PAGE TEXT ->

Last week, the United States District Court for the Southern District of New York handed down a significant victory for First Amendment rights. In Citizens Union v. Attorney General of the State of New York, the court struck down, in its entirety, New York’s so-called “Ethics Law.” This law was one of the most far-reaching efforts by a government to violate privacy in association for civil society groups, and its fall should be celebrated.
The Ethics Law had two interlocking provisions, both of which were rushed through the New York State Legislature in the wee hours of the morning after 25 total minutes of debate on the final day of the 2016 legislative session.

DATA EXTRACT ->
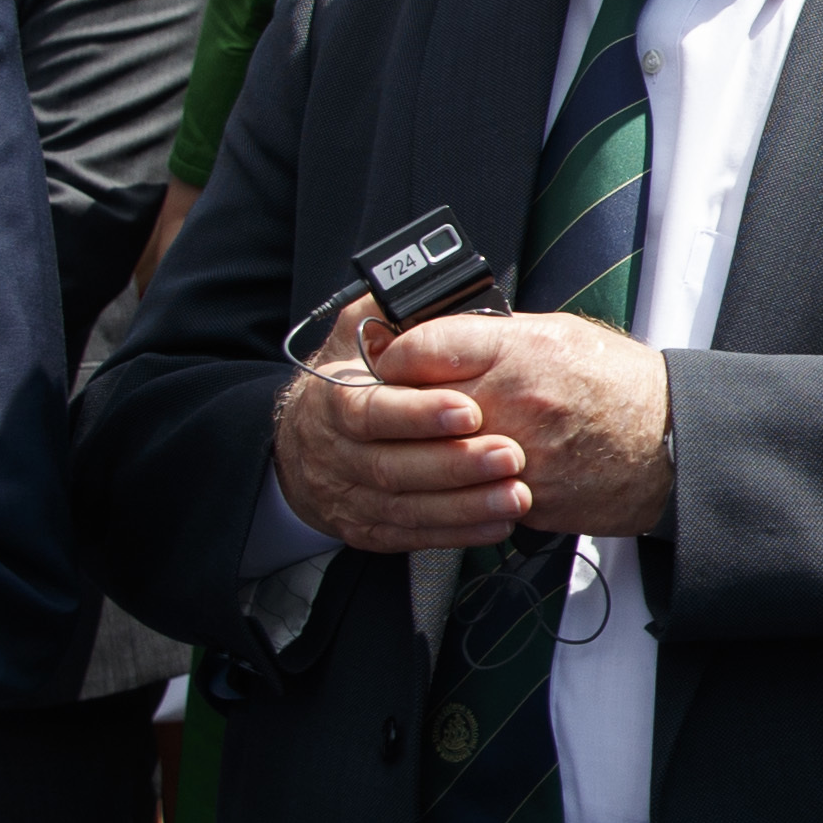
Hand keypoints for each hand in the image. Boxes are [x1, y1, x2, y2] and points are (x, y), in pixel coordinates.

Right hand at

DESCRIPTION OF THE TASK -> Reproduce the passage on New York's Ethics Law word for word, everything from "Last week, the" down to "2016 legislative session.". The listing comes from a separate source.

WORKED SOLUTION ->
Last week, the United States District Court for the Southern District of New York handed down a significant victory for First Amendment rights. In Citizens Union v. Attorney General of the State of New York, the court struck down, in its entirety, New York’s so-called “Ethics Law.” This law was one of the most far-reaching efforts by a government to violate privacy in association for civil society groups, and its fall should be celebrated.
The Ethics Law had two interlocking provisions, both of which were rushed through the New York State Legislature in the wee hours of the morning after 25 total minutes of debate on the final day of the 2016 legislative session.